Tunisie : Nidaa Tounes, ton univers impitoyable
TUNIS - « Je ne connais pas le nombre de démissions, ni même le nombre d’adhérents. Il n’y a plus personne qui s’occupe de cela au sein de Nidaa. »
Comme de nombreux membres qui ont fait scission, Ridha Belhaj, un des membres fondateurs du parti dont il a aussi été directeur exécutif - il fut aussi directeur du cabinet présidentiel - est fatigué de répondre à la question : « Mais qui dirige le parti ? ». Car lui-même ne le sait pas.
Cinq ans après l’expérience historique que fut la création de Nidaa Tounes (l’appel de la Tunisie), parti moderniste et progressiste de tendance libérale qui avait réussi à drainer des militants de tous bords au lendemain de la révolution, il ne reste plus grand-chose.
Pourtant en 2014, la percée spectaculaire du mouvement aux élections législatives, principalement grâce à la campagne du « vote utile » pour contrer le parti islamiste Ennahdha, avait laissé penser que Nidaa Tounes avait l'envergure d’un futur grand parti. Il avait en effet réussi à fédérer des destouriens (héritiers du parti du d’Habib Bourguiba), des RCdistes (parti de l’ancien président Ben Ali) mais aussi des membres de la gauche sociale-démocrate et des indépendants. Lors de la composition du gouvernement, un accord avait été passé entre Ennahdha et Nidaa Tounes pour créer un « gouvernement d’union nationale ».
Boujemaa Remili, autre membre co-fondateur du parti, issu de la gauche traditionnelle, n’a pas mis les pieds au siège de Nidaa Tounes, dans le quartier du Lac à Tunis, depuis plus d’un an. « Ce n’est pas là que ça se passe désormais », explique-t-il, désabusé, à Middle East Eye.
Même pas de page Wikipédia
Dimanche 26 mars, avec une cinquantaine de cadres du parti et trois députés, il a organisé une réunion de travail pour discuter de l’avenir de Nidaa Tounes, et accélérer la formation d’un mouvement dissident, le Mouvement de salut.
La goutte qui a fait déborder le vase s’appelle Hafedh Essebsi. À 54 ans, le leader non élu de Nidaa Tounes – il en est techniquement le directeur exécutif – qui n’a même pas de page Wikipédia à son nom, peine à exister autrement que par sa qualité de fils du président de la République.

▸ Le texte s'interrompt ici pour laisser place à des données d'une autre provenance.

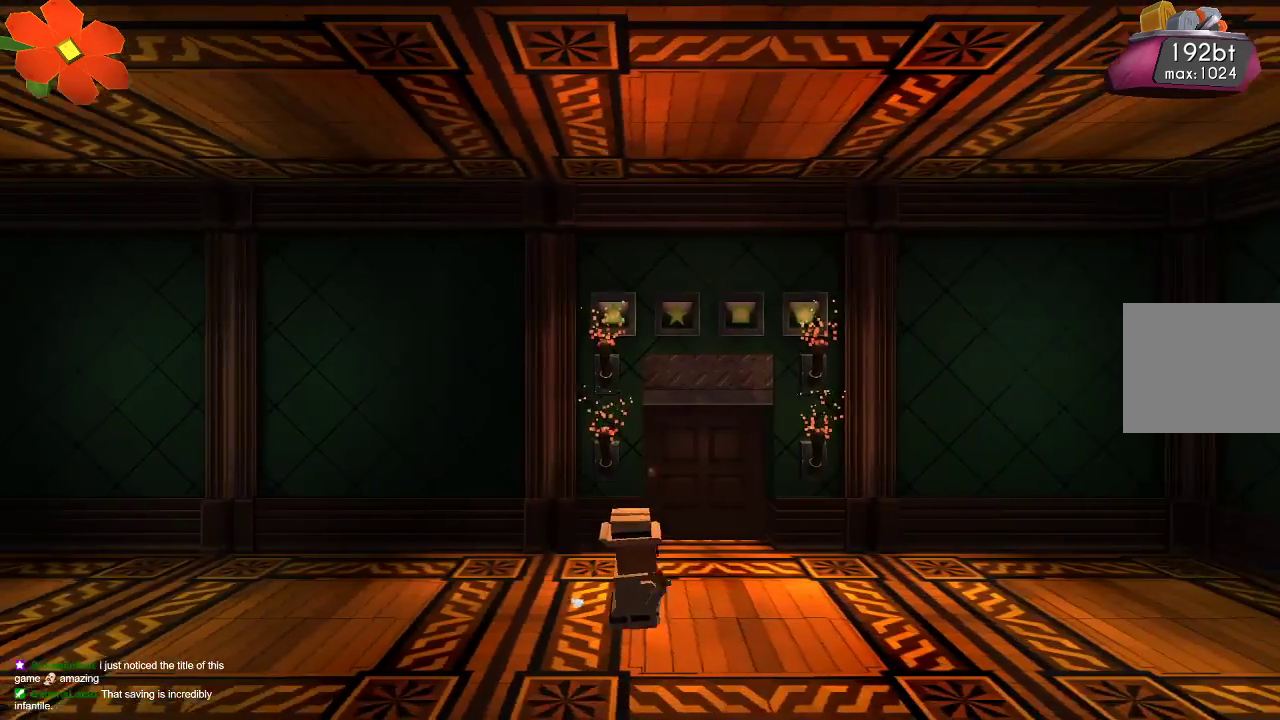
{"buttons": [], "left_stick": "center", "right_stick": "center", "events": [[33, "TRIANGLE", "up"], [267, "left_stick", "up-right"], [367, "left_stick", "up"], [467, "left_stick", "center"]]}
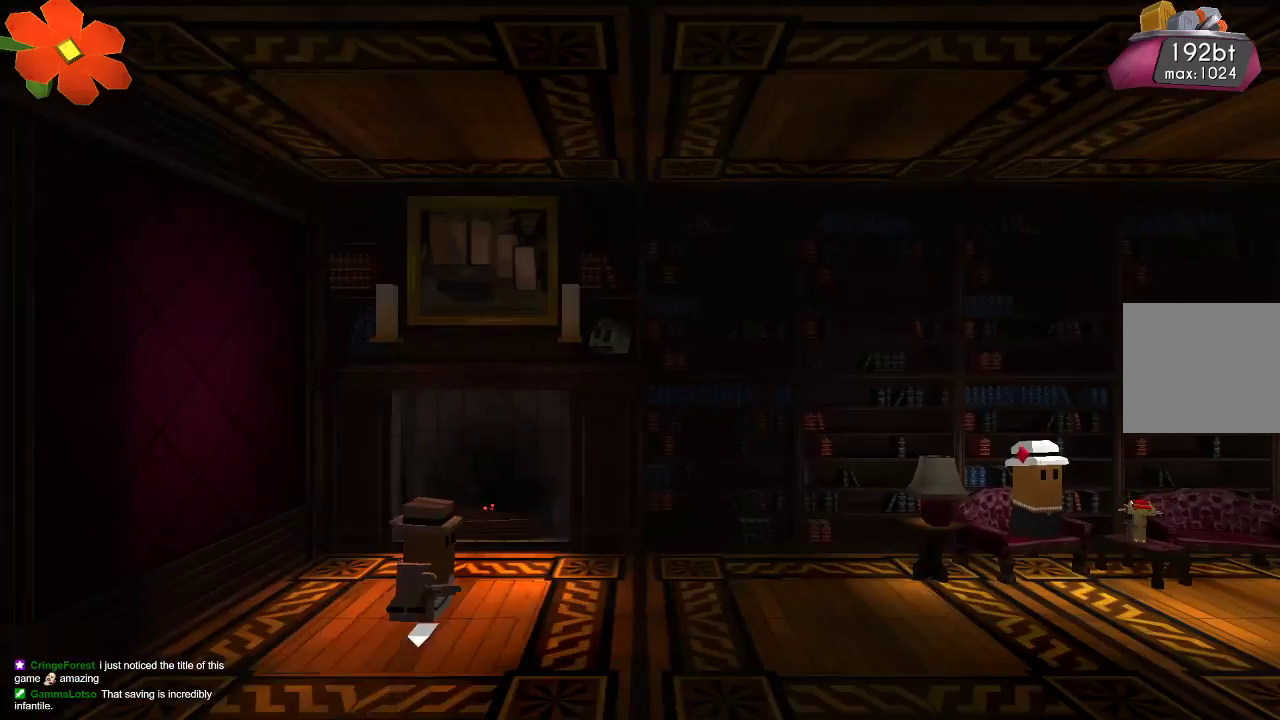
{"buttons": [], "left_stick": "center", "right_stick": "center", "events": []}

Début mars, dans le cadre d’une réunion interne, il déclare en parlant de Youcef Chahed, le Premier ministre nommé par Nidaa Tounes : « Lorsqu’on a placé Chahed à la tête du gouvernement, le but était qu’il compose avec nous et non qu’il nous tourne le dos ». Le lendemain, ses propos se retrouveront dans la presse, créant la crise de trop au sein du mouvement.
Dans le camp des anti-Hafedh Essebsi, on considère globalement que la crise de Nidaa Tounes a commencé au cours du congrès du parti en janvier 2016
« L’image du parti en a profondément pâti, d'autant que c’est un membre du parti, en interne qui a fait fuiter ces commentaires » témoigne Boujemaa Remili.
Des membres dissidents qui s’organisent dans un mouvement, le fils du président actuel qui dérape, plusieurs affaires de scandales de corruption visant des députés actuellement en justice et un risque de se voir voler des élus aux prochaines élections municipales : comment Nidaa Tounes en est arrivé là ?
Entre les guerres de personnes et le manque de leadership, la crise au sein du parti révèle aussi les faiblesses d’un courant, encore jeune, qui n’a pas su trouver de consensus parmi ses membres.
La crise du congrès de Sousse
Dans le camp des anti-Hafedh Essebsi, on considère globalement que la crise de Nidaa Tounes a commencé au cours du congrès du parti en janvier 2016, dans la ville balnéaire de Sousse (sur la côte est).
Mais la crise avait déjà éclaté en coulisses puisque dix-sept parlementaires avaient démissionné accusant déjà le fils de Béji Caïd Essebsi, Hafedh, de vouloir s’imposer à la tête du parti.
À l’issu du congrès, de nombreux militants et cadres ont eu aussi quitté le navire, comme la députée Bochra Belhaj Hmida qui se souvient avec amertume de l’évènement. « Jusqu’au congrès, je pensais qu'on allait trouver un consensus mais après, ce n’était plus possible. »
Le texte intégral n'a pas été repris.